By Sophie Galowitz
While many people expect political tension over Thanksgiving break, I thought I would be returning home to my oasis of liberal consensus in Newton, Massachusetts. I remembered that even as the national conversation exploded in the spring of 2016, in this very liberal Boston suburb, my high school’s mock primary debates were argued with smug irony: “Marco Rubio” and “Ted Cruz” going at it playfully, each from behind a Bernie-stickered laptop.
The Wednesday before Thanksgiving, I picked my brother up from high school and caught up with my film teacher. Talking to Mr. Weintraub, I was surprised to learn how the polarized rhetoric of the “real world” had somehow entered Newton South High School. He described the souring discourse within his own classroom. But the source of the breach occurred just down the hall. Mr. Weintraub’s hallway opens into a lofty atrium that links several wings of the school. This Wednesday, it’s quiet, and my footsteps echoed intrusively. I wasn’t used to it being so empty; I remember chatty students and lunch detritus everywhere. In the center, the “L-bench”— named for its shape—was now clean and vacant. A new paint job masked its usually scrawled-upon surface.

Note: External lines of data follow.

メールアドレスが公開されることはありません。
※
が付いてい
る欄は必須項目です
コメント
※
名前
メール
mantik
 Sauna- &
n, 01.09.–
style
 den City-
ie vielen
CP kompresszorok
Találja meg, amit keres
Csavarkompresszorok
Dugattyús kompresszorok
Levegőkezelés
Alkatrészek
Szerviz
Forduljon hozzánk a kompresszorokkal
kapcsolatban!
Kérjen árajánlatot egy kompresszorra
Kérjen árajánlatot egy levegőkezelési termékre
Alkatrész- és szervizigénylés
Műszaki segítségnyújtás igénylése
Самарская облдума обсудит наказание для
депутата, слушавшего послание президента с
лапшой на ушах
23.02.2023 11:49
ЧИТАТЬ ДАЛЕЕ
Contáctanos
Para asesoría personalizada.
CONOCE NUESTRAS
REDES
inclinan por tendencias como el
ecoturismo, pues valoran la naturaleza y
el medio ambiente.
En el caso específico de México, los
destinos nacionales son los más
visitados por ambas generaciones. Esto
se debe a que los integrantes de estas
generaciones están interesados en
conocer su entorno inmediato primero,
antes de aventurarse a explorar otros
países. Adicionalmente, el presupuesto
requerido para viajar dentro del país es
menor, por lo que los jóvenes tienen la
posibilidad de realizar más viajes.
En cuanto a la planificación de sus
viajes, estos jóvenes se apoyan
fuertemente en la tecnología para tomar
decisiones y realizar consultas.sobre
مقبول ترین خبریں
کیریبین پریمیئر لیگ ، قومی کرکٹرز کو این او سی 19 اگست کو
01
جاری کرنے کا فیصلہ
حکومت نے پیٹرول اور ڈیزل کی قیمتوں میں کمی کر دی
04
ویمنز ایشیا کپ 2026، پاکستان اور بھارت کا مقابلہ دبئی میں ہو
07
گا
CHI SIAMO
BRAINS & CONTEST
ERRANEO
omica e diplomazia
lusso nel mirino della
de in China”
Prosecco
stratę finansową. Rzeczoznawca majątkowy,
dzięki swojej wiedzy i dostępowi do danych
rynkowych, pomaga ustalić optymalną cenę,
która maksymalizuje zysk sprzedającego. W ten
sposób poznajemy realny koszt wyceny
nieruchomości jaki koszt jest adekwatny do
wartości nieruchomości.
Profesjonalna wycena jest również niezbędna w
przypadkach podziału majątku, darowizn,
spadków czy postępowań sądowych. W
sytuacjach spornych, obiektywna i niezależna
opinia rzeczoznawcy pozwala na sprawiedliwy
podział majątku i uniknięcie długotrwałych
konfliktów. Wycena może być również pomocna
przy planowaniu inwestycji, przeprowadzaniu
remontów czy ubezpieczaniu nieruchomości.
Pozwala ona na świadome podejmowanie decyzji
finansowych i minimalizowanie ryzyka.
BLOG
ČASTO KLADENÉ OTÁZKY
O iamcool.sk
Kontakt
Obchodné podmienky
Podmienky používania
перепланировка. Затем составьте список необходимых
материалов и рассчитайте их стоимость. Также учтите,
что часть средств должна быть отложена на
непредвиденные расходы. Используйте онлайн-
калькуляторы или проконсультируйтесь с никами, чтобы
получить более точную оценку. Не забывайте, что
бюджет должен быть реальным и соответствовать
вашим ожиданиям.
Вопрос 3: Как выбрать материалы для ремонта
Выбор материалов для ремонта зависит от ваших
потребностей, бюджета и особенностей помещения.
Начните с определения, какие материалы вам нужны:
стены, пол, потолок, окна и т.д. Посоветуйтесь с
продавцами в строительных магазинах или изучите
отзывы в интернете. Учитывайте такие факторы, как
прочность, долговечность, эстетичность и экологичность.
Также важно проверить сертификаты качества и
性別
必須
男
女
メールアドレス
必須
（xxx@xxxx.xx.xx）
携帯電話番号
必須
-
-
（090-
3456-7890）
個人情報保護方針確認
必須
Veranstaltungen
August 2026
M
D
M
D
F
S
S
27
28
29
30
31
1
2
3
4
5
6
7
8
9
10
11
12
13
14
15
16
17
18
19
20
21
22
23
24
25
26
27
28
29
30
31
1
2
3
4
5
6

The designated hangout for 11th graders, the L-bench maintained a consistent reputation even as a new class of regulars passed through each year. My brother, a 10th grader, observed that it seemed to be the same rowdy group all day: “you get this sense that they’re not supposed to be there, or they’re supposed to be somewhere else.” This is pretty much how I remember it. The administration had closed it down in the past for noise, garbage, or vandalism—normal stuff. But the fall of 2016 was different.
That September, reports of sexual harassment around the L-bench surfaced at a panel run by FEM club, a student feminist group, with students in the audience coming forward one after another. “Part of the issue was catcalling,” explained my friend Mona, a senior. “A lot of girls complained that they didn’t feel safe walking in that general vicinity, because the guys were shouting ratings at them or moaning their names.”
Mr. Weintraub explained how the harassment, while seeming totally out of place at Newton South to begin with, seemed especially eerie given its parallels to the national rhetoric. “Trump’s words and actions placed sexual assault at the forefront of a lot of people’s minds. I think some young women just put their foot down and said, ‘Out there, okay; I can’t control everyone. Here at South? No way.’” The administration put their foot down as well. Frantic to stem the harassment at its apparent source, they resolved to close the L-bench indefinitely.
“This was a dumb choice,” responded Juliet, a member of FEM club. “Because one, news-flash, catcallers can congregate anywhere; two, it just made the kids who sat at the L-bench angry; three, due to the tremendous lack of clarity, all of their anger ended up directed towards FEM.”
The backlash was almost instantaneous. Debates raged in the classrooms, hallways, and, of course, on social media. Newton South quickly became polarized. While many leapt to the side of threatened students, the L-benchers, feeling themselves threatened by the administration’s encroachment on their right to a space in the school, lashed out. In their attempt to maintain Newton South’s status as an ideological sanctuary within a troubled nation, the administration unconsciously pitted students against one another. Thus, the national discord reverberated through Newton South.
In line with the administration’s effort to shield their students from the bigotry which was running rampant in the country at large, on February 28 of this year the superintendent of the Newton public schools, along with a number of other superintendents in the area, released a statement of the district’s commitment to protecting students from the Trump administration’s threats, namely protecting their immigrant and transgender students. This called to mind the nationwide increase in sanctuary cities. While becoming a “sanctuary” applies mostly to legal protection, it also communicates: “we care about you being safe here.” This is the most important statement a school can make. But, it seems, it’s easier for Newton South to protect its students from a bigoted president than similar threats from within.
So, I lamented the loss of Newton South to an election season so polarizing that it caused the sturdiest bubble to implode. The L-benchers seemed to mirror the alt-right in their backlash against the “politically correct” administration and against FEM club. For me, the incident represented the end of an era of agreement and clarity—Newton South seemed like it should be the last place to succumb to this ruin. But apparently it just did.
With horror, I’ve been fixated on the L-bench for months, understanding it as indicative of a terrible change in our country. But the more I think about it, the more I realize how the L-bench and its players aren’t simply mimicking the national drama, folding to the vitriolic rhetoric broadcast online and on TV. Maybe they’re just angsty teens being angsty. And, feeling under siege by a “correct” and perhaps coddling administration, they just happen to reflect the same anxieties which underpin resentment towards liberal authorities nationwide.